» TEXTABSCHNITT
▼

Uraufführung des Stückes „Stromberger oder Bilder von allem“ im Vorarlberger Landestheater (Foto: Anja Köhler)
Walter Gasperi · 20. Sep 2018 · Film

Aktuell in den Filmclubs (21.9. - 27.9. 2018)

Am Spielboden Dornbirn steht diese Woche Lynne Ramsays ebenso furioser wie verstörender Thriller „You Were Never Really Here – A Beautiful Day“ auf dem Programm. Filmforum Bregenz und Takino Schaan zeigen die Ian McEwan-Verfilmung „The Children Act – Kindeswohl“.

You Were Never Really Here – A Beautiful Day: Ein schwer traumatisierter Ex-Soldat (Joaquin Phoenix) übernimmt in amerikanischen Großstädten Aufträge, bei denen er Mädchen befreit, die in Bordelle verschleppt wurden.
Mehr als von der Geschichte lebt Lynne Ramsays vierter Spielfilm von seiner filmischen Inszenierung. Mit einer verknappten, fragmentarischen Erzählweise, ungewöhnlichen Einstellungen, einem fulminanten Spiel mit Licht und Farben in den nächtlichen Stadtszenen und Spiegelungen in den verregneten Autoscheiben, aber auch einer genialen Tonspur, bei der die Musik von Radiohead-Gitarrist Johnny Greenwood immer wieder von Dialogen überlagert wird, erzeugt die Schottin nicht nur eine alptraumhafte Atmosphäre und vibrierende Spannung, sondern auch eine nachhaltig irritierende und verstörende Wirkung.
Nahe liegt der Vergleich mit Scorseses Klassiker „Taxi Driver“ doch Ramsay geht noch einen Schritt weiter, indem sie die Gewalt immer wieder mit sanften Popsongs wie "The Air That I Breathe" konterkariert. Um Realismus geht es in diesem Thriller so wenig wie um Sozialkritik, denn die Amoralität der feinen Gesellschaft dient in erster Linie als Movens für die Handlung, der Fokus liegt klar auf dem Psychogramm dieses eigenbrötlerischen, soziopathischen Rächers und dem souveränen Spiel mit Mustern des Genrekinos.
Famos und mit großem Körpereinsatz spielt Joaquin Phoenix diesen Joe als Verlorenen, für den es keine Zukunft geben kann. – Ganz unbeschadet wird aber auch der Zuschauer diese filmisch virtuose und schonungslose Reise in die Abgründe der menschlichen Seele nicht überstehen: Alpträume könnten sich da durchaus einstellen.

▲

» MATERIALÜBERSICHT
▼

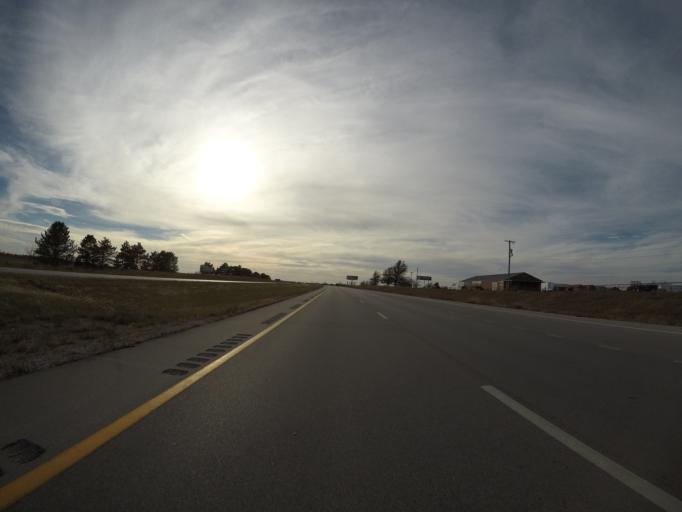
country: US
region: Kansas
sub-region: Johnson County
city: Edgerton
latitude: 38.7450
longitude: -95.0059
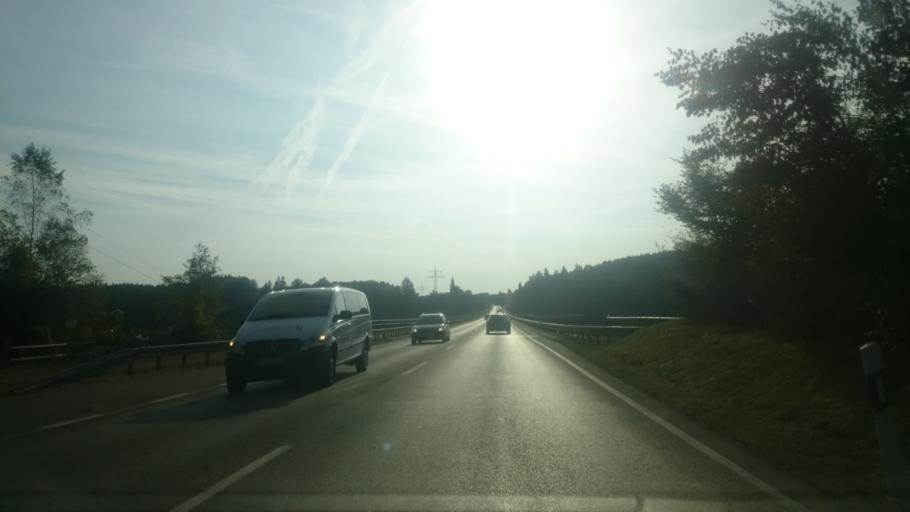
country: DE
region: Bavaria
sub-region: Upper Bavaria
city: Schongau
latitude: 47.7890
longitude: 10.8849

▲
▼

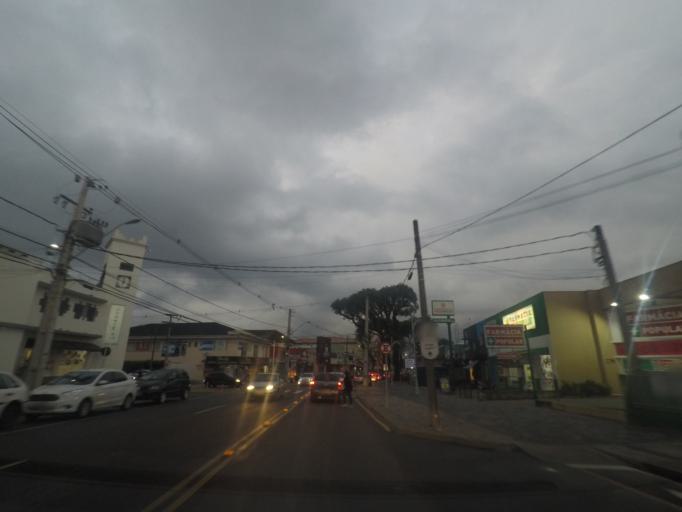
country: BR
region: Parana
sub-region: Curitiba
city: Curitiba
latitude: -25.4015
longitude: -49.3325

▲
▼

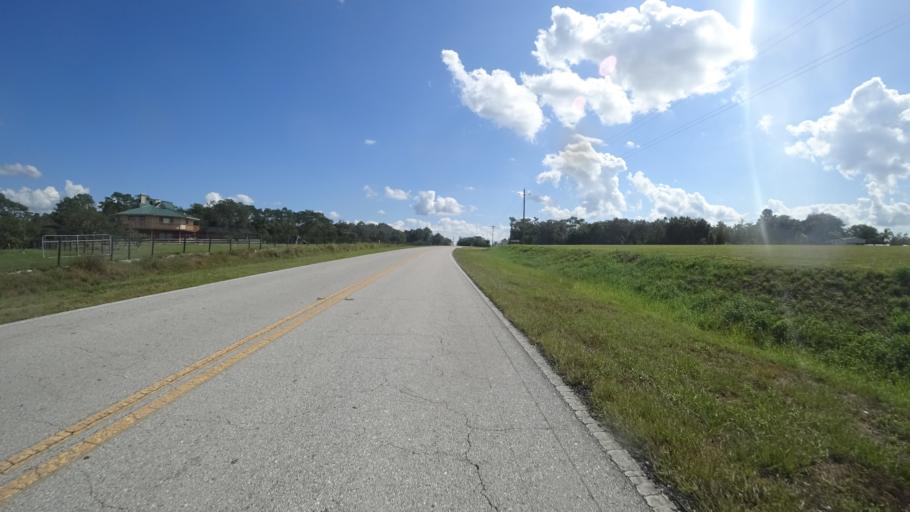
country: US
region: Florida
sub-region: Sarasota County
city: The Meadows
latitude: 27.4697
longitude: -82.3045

▲

» KURZAUFTRAG
Wer hat laut Textabschnitt die Musik zu Lynne Ramsays Thriller „You Were Never Really Here – A Beautiful Day“ geschrieben?

» ÜBUNGSLÖSUNG
Radiohead-Gitarrist Johnny Greenwood.